Good morning, and thanks for joining us for L-3 Communications' third quarter earnings conference call. With me are Michael Strianese, Chairman, President and Chief Executive Officer; and Ralph D'Ambrosio, Senior Vice President and Chief Financial Officer. After their formal remarks, management will be available to take your questions.
Please note that during this call, management will reiterate forward-looking statements that were made in the press release issued this morning. Please refer to this press release as well as the company's SEC filings for a more detailed description of the factors that may cause actual results to differ materially from those anticipated. Please also note that this call is being simultaneously broadcast over the Internet.
I'd now like to turn the call over to Mike Strianese. Mike, please go ahead.
Michael T. Strianese
Thanks, Eric, and good morning, everyone. Thanks for joining us today. As you know, we rescheduled this earnings call from Tuesday due to the hurricane and the aftermath of this devastating storm. We hope that everyone, our investors, analysts and their families, are safe. We have many employees who were impacted by the storm and our thoughts and prayers are with them. Just judging by the headcount this morning on the call, it's about 1/3 of what we normally get, so I gather there is continuing issues across the community.
We had a solid third quarter. We performed well in our core areas across the company. We continue to execute well on our strategy of staying agile and adaptable and remain focused on growing market share and increasing our value for the shareholders. We achieved this by delivering cost-effective solutions and maintaining our excellent customer relationships across all our business lines. Our employees and management team are doing an outstanding job of increasing efficiencies, encouraging collaboration across the business and increasing market share in several areas, at all times performing with excellence, integrity and accountability.

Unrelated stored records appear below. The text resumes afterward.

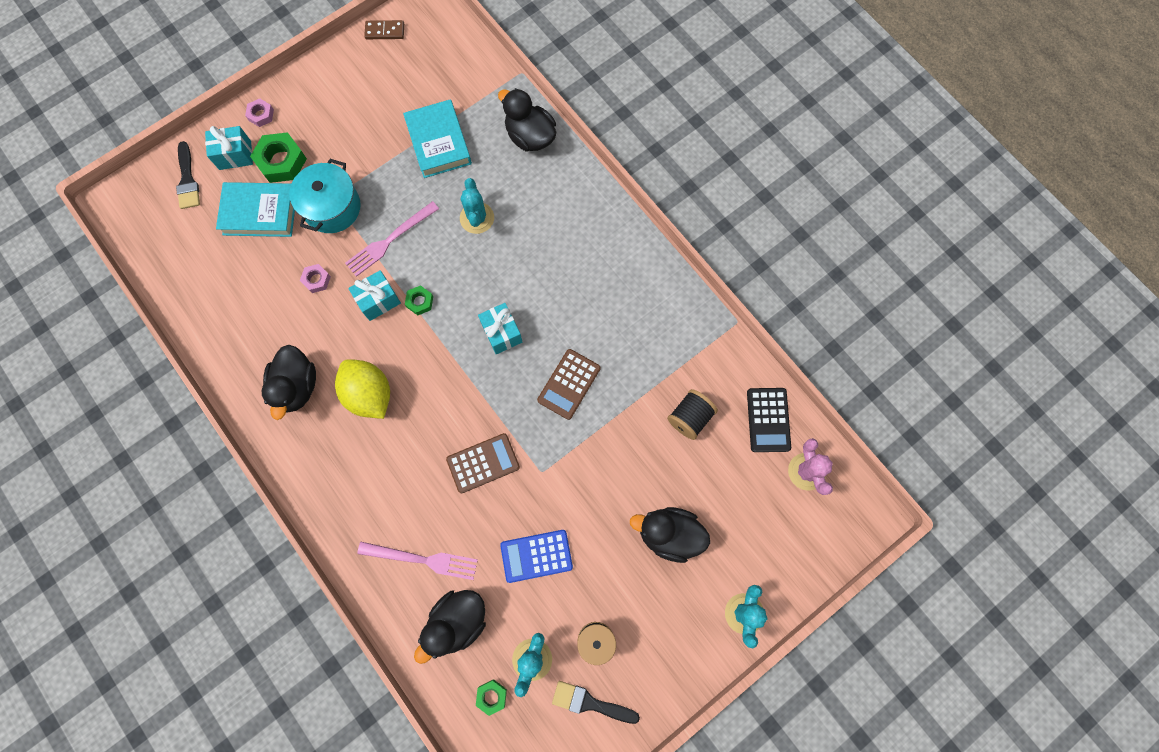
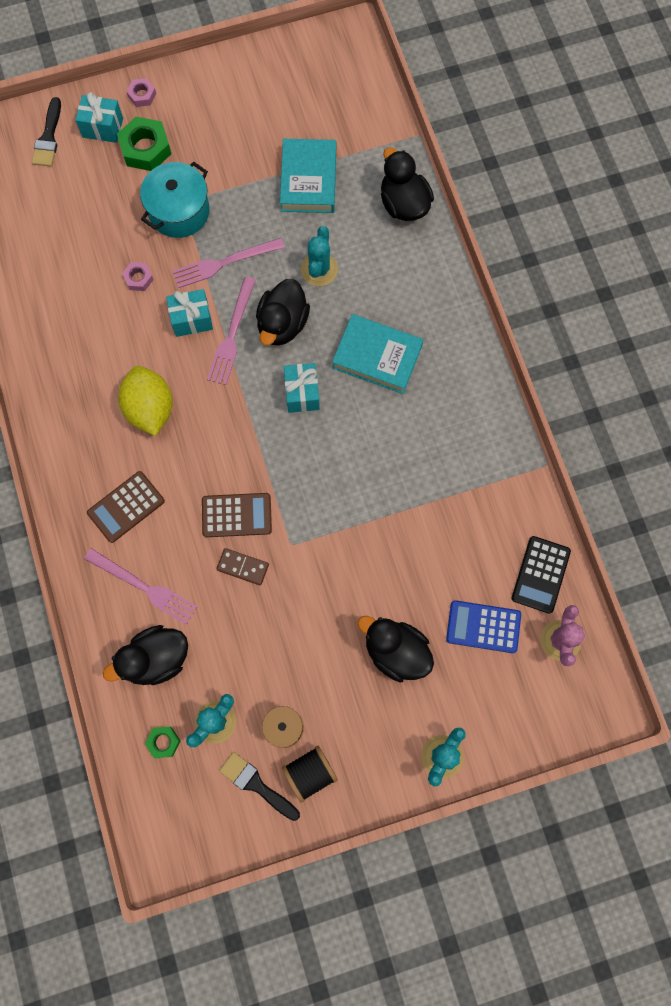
camera: 20 degrees right, 0 degrees up
(260, 213) = (107, 193): turquoise book -> turquoise book (377, 357)
(297, 386) = (83, 377): black duck -> black duck (282, 324)
(385, 31) = (295, 48): brown domino -> brown domino (243, 567)
(420, 302) = (232, 334): green nut -> pink fork
(536, 556) = (256, 624): blue calculator -> blue calculator (483, 626)
(569, 384) = (350, 467): brown calculator -> brown calculator (126, 507)
(689, 418) = (460, 544): black spool -> black spool (310, 773)

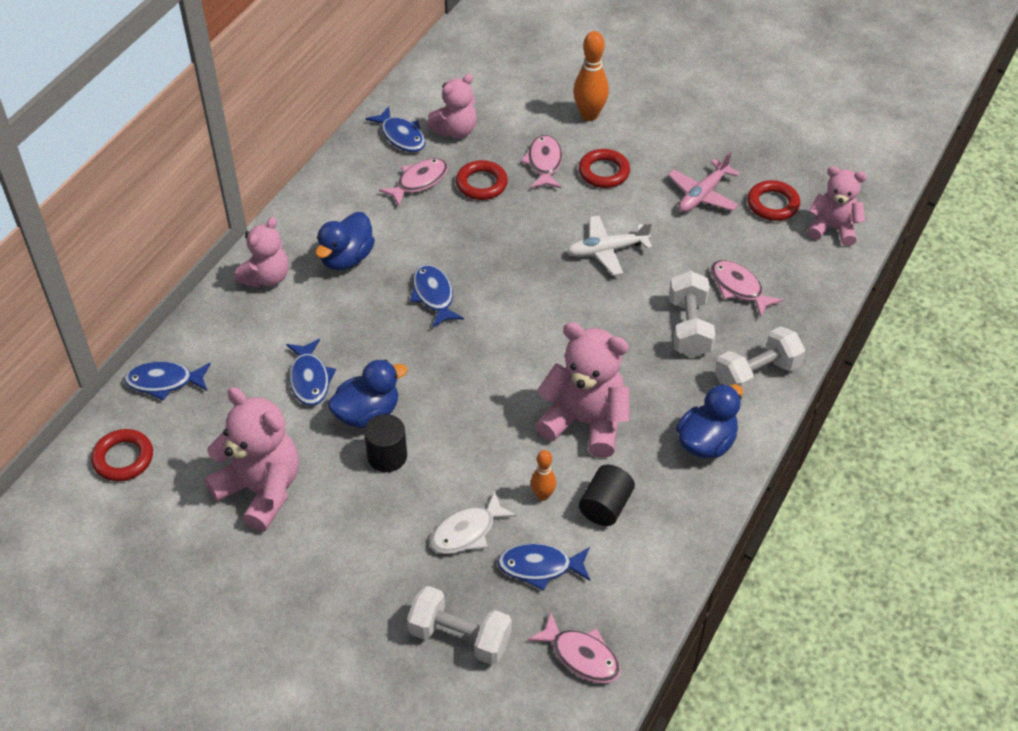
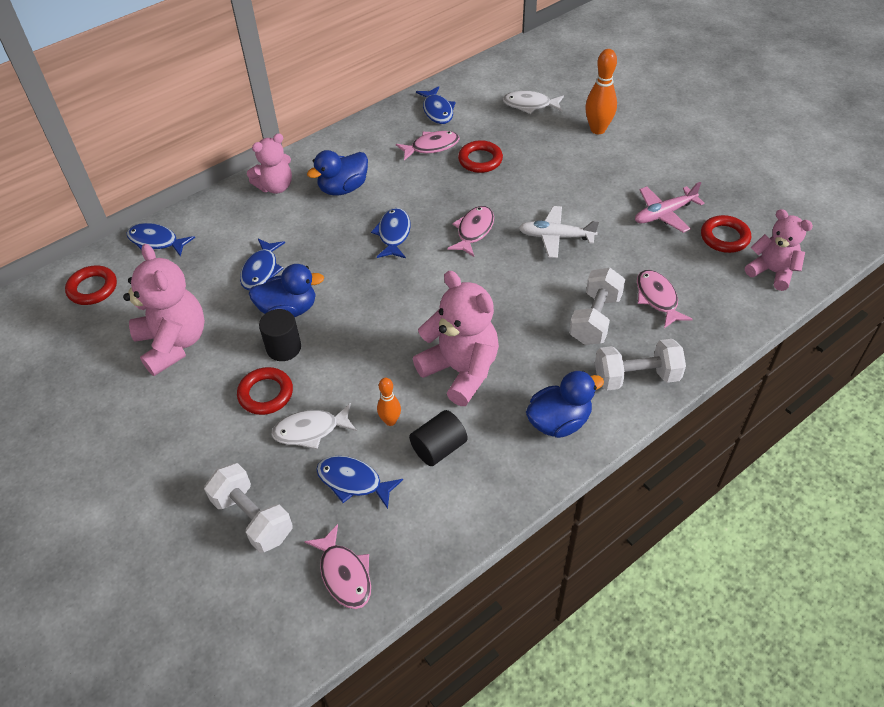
camera: 25 degrees right, 0 degrees up
(455, 130) = (481, 116): pink teddy bear -> none
(501, 103) = (530, 105): none -> white fish
(544, 163) = (540, 157): pink fish -> pink fish (474, 231)
(604, 172) = (586, 175): red ring -> red ring (266, 394)

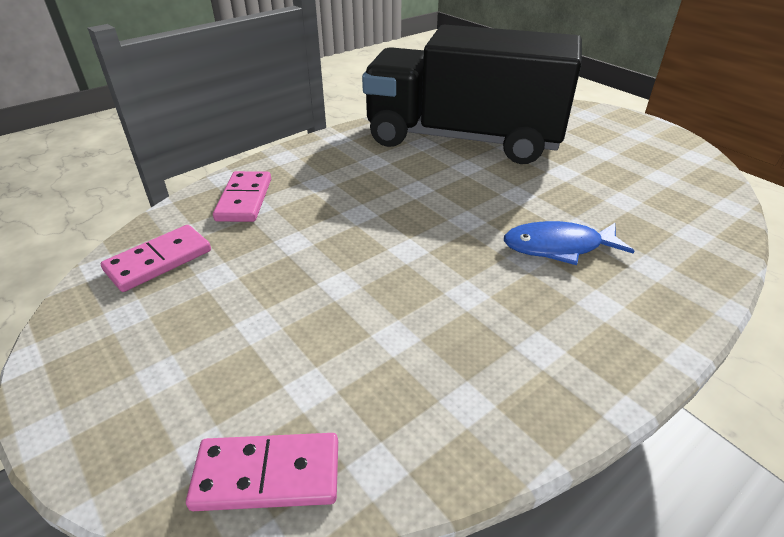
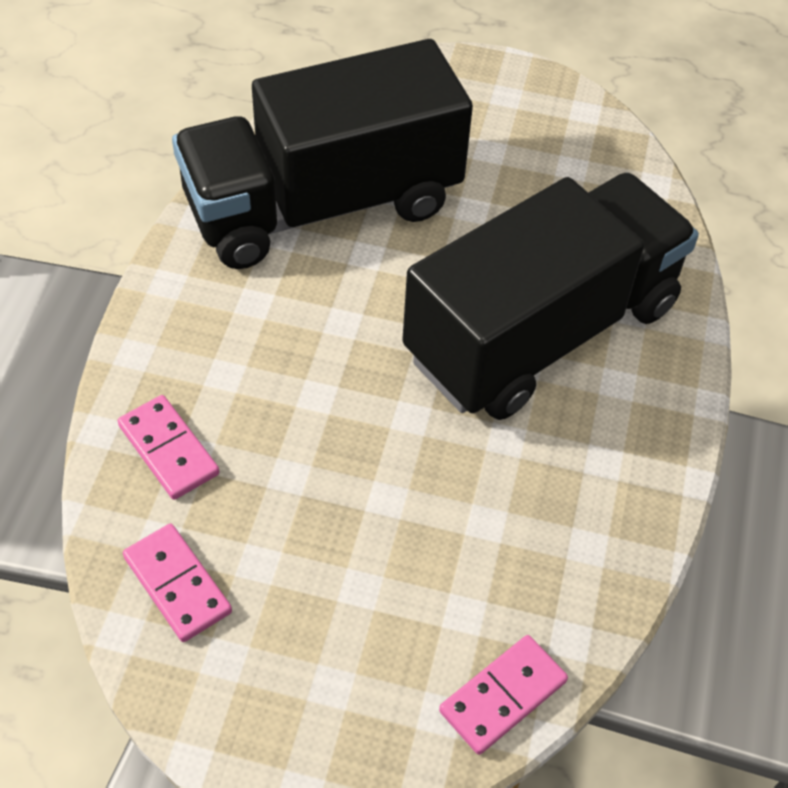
camera: 40 degrees left, 15 degrees up
(159, 261) = (177, 585): pink domino -> pink domino turned 45 degrees counterclockwise
(558, 247) = (542, 332): blue fish -> black truck

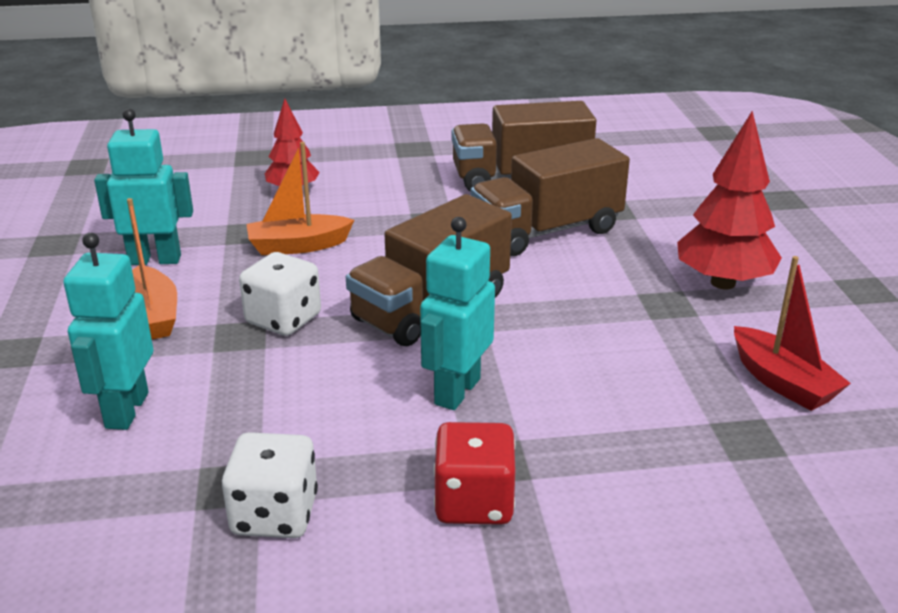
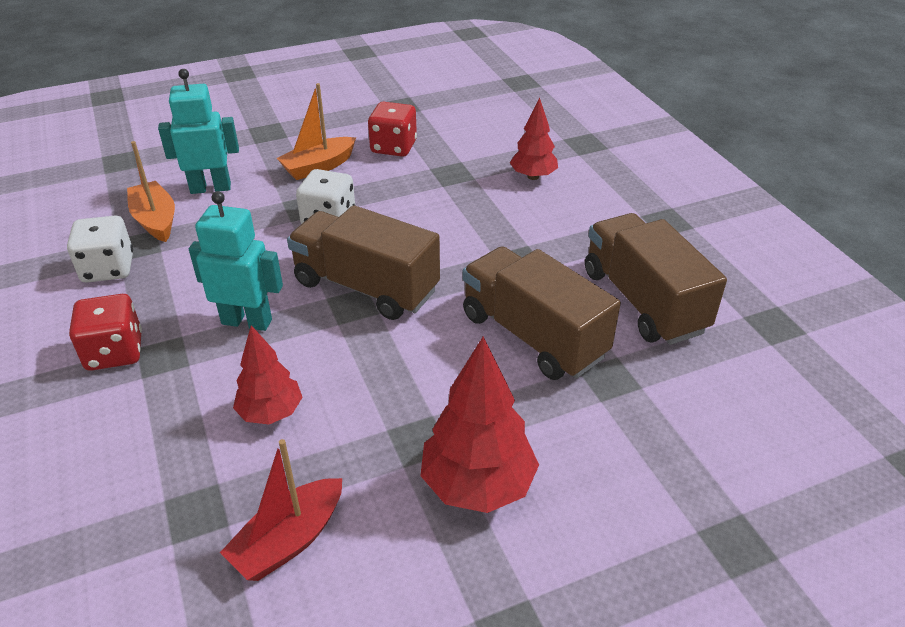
camera: 75 degrees right, 10 degrees up
(155, 260) = (393, 147): turquoise robot -> red dice
(298, 246) = (439, 201): orange boat -> orange boat (155, 220)
(615, 383) = (271, 413): none -> red tree

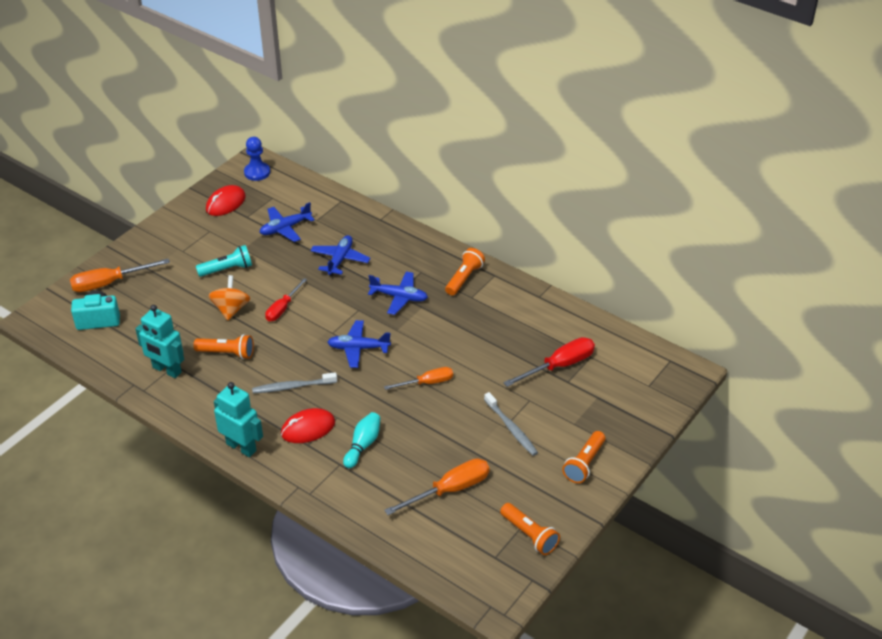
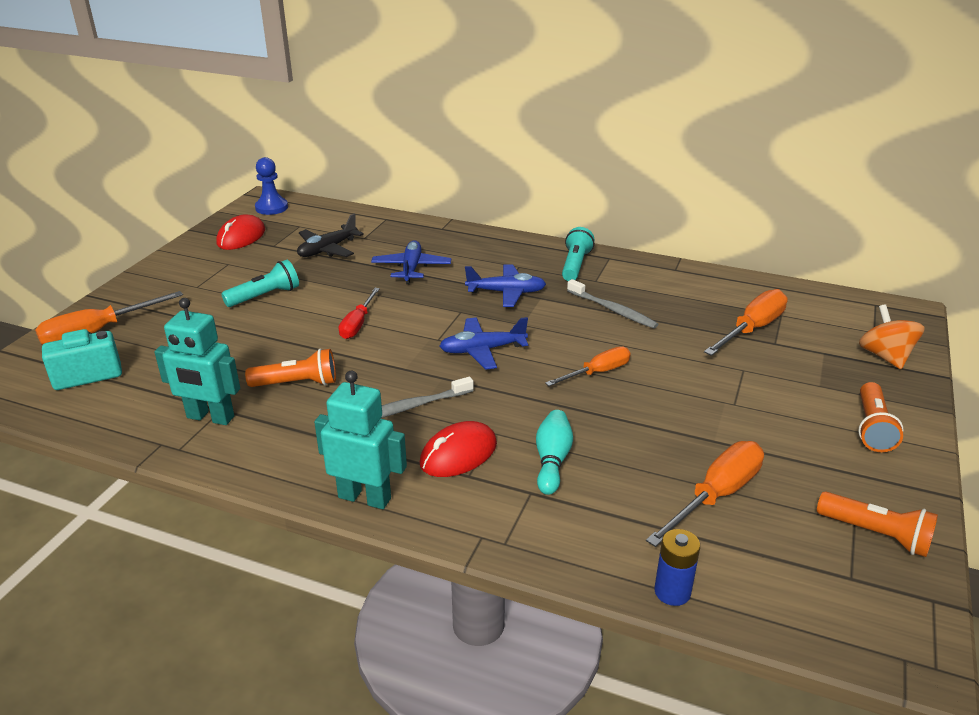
camera: 15 degrees left, 10 degrees down
(231, 309) = (285, 335): orange spinning top -> orange spinning top (885, 356)
(285, 228) = (327, 249): blue plane -> black plane
(388, 542) = (672, 592): none -> blue battery
(464, 278) = (575, 265): orange flashlight -> turquoise flashlight
(511, 428) = (744, 404): grey toothbrush -> grey toothbrush (613, 310)
(559, 366) = (752, 329): red screwdriver -> orange screwdriver

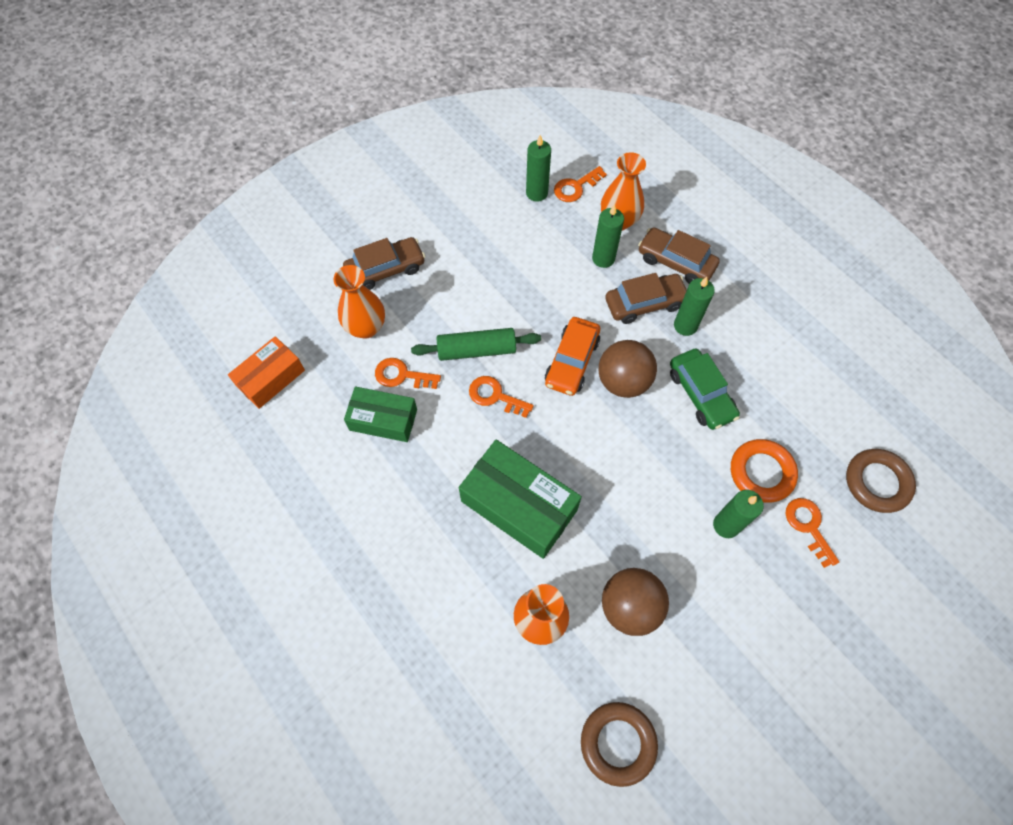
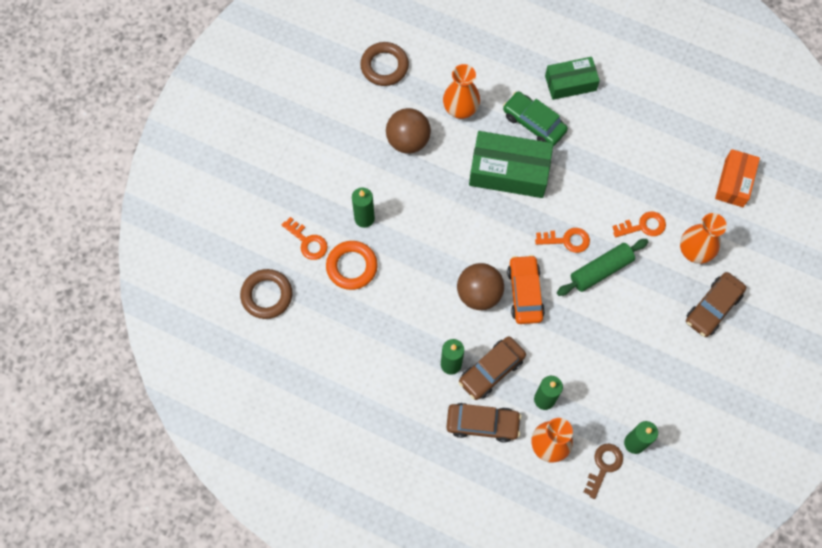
camera: 155 degrees right, 5 degrees up
(383, 420) = (635, 188): green box -> green box (570, 83)
(576, 187) = (604, 466): orange key -> brown key
(700, 394) = (417, 309): green car -> green car (534, 123)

Net sales for the quarter were $3.3 billion. That's down slightly from the third quarter of last year. We had diluted earnings per share from continuing ops of $1.98 compared to $2.02 for the same period last year. We reported funded orders of $3.2 billion, resulting in a book-to-bill ratio of 0.99 for the quarter. Our book-to-bill for the 9 months ended September 30 was a very strong 1.09, however. Funded backlog at the end of the quarter was $11 billion. That's up 11% compared to the beginning of the year.
Free cash flow for the quarter was $309 million. Regarding the Engility business, which was spun off back in July, our third quarter and year-to-date results for all comparative periods reflect Engility as discontinued operations.
We used a portion of the $325-million cash distribution from the spin-off to retire $250 million of debt. We plan to use the remainder to repurchase outstanding shares of common stock.
We also continue to evaluate our business portfolio and have been expanding offerings on our commercial and international business areas.
During the quarter, we also completed the acquisition of the commercial aircraft simulation business of Thales Group, which we now call Link U.K. I had the opportunity to visit the business last month in the U.K. I met with many of the employees there. All I can say is it is a terrific acquisition for L-3.
For our business segments, Electronic Systems sales for the quarter were up slightly due to increased sales in Microwave Products for both military and commercial applications; Sensor Systems from our acquisition of Kollmorgen Electro-Optical and Link U.K. We also had some declines in our Marine & Power Systems business due to lower demand for commercial shipboard electronic systems and reduced shipments of tactical quiet generators for the U.S. Army.
Sales of airborne ISR systems led our C3ISR business, whose net sales for the quarter increased by about 1% compared to the third quarter of 2011. These increases were partially offset by lower sales for network communication systems.
In our AM&M segment, net sales for the quarter increased by 4% compared with the third quarter of 2011. In addition to the Fort Rucker win and our support of U.S. Navy and Air Force aircraft sustainment programs, we also had strategic business wins in the international arena, with new work in both Korea and Canada.
Net sales in our National Security Solutions business declined by 16% due to decreased demand. We were selected for a quick-response cyber program for the U.S. Air Force and received a new IT support services contract with the U.S. Department of Veteran Affairs. Additionally, we received -- we recently opened our new National Security Solutions center in conjunction with Virginia Tech. This innovative partnership provides L-3 with access to R&D facilities and exclusive licensing rights to the products and services developed there.